Swiss chocolatier Lindt & Sprüngli has announced a CHF 30 million investment in the Lindt Cocoa Centre in Olten.
The company plans to expand and modernise the production facility, which manufactures cocoa mass for Lindt’s European plants within the global production network.
The Olten site is the largest plant in the confectionery company's entire production network for refining cocoa beans to cocoa mass.
It said that the investment aims to strengthen Switzerland as a business location, where the company can trace its roots back as far as 175 years.
Lindt & Sprüngli will set up an additional line for roasting cocoa beans and a new loading bay, as well as installing a modern research facility for tests on beans, recipes and processes. Other areas will also be brought up to speed with the latest technology, according to the chocolatier.
The beans are sourced mainly from West Africa and Latin America for the company’s fine flavour cocoa varieties, and are shipped to the Netherlands and then transported to Olten via rail.
Lindt says that Olten is ideally positioned as one of the central nodes of the Swiss railway network, while keeping it less than an hour away from the company’s headquarters in Kilchberg, near Zurich.
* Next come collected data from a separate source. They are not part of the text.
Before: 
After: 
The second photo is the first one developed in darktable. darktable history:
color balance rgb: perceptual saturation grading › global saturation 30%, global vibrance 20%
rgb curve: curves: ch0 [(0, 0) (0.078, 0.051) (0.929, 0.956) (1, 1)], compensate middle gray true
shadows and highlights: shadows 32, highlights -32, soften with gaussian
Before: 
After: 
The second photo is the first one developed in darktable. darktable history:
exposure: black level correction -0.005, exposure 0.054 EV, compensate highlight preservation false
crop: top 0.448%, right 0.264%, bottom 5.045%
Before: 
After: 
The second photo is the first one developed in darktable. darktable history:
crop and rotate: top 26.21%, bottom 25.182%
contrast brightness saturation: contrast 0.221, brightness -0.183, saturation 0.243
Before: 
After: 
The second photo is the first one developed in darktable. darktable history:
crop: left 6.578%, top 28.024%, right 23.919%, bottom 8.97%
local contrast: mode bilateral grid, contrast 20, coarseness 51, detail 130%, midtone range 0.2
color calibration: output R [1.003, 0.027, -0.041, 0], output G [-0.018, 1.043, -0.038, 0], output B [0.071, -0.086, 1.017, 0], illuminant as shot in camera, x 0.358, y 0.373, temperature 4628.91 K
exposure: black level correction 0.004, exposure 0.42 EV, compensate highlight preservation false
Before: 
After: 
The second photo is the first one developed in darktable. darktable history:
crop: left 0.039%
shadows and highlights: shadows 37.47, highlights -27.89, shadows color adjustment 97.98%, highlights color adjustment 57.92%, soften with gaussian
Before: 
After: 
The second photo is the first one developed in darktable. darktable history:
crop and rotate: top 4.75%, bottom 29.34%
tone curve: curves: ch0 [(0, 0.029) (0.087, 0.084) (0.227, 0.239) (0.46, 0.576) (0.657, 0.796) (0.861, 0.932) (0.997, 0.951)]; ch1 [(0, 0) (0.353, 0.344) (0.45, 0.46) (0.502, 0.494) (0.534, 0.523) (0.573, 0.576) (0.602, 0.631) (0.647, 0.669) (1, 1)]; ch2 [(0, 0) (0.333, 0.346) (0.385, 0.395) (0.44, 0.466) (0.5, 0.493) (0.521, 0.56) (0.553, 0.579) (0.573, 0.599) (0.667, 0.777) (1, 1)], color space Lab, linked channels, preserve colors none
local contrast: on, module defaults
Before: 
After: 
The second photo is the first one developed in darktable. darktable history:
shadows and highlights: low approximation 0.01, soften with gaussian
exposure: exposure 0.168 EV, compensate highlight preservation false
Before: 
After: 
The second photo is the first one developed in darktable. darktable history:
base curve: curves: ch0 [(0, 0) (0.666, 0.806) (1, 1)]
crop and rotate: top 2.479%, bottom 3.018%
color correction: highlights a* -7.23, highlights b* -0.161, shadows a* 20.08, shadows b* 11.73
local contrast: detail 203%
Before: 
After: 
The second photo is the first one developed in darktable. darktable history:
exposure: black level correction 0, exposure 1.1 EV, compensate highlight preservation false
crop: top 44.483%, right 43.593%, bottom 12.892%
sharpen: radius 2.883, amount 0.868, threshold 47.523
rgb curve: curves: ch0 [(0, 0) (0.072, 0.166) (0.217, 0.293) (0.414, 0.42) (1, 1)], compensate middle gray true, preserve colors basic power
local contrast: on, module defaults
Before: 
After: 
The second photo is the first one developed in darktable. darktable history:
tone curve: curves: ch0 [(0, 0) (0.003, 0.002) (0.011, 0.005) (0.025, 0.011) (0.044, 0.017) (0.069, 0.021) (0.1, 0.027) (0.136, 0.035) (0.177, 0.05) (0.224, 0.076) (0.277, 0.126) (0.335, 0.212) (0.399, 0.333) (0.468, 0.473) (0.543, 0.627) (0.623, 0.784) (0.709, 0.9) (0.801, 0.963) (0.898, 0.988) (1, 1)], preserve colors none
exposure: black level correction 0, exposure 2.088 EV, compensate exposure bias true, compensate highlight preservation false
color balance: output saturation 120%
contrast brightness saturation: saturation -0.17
The cocoa beans are delivered by more than 400 train wagons and stored in the plant’s silos for further processing.
The cocoa mass is then distributed to the production companies in Switzerland, Germany, Italy and France. In all factories, local processing and refinement of the chocolate must meet rigorous Swiss standards, according to the company.
The newly-increased capacities in Olten will support future growth of the entire Lindt & Sprüngli group by spring 2019, the company added.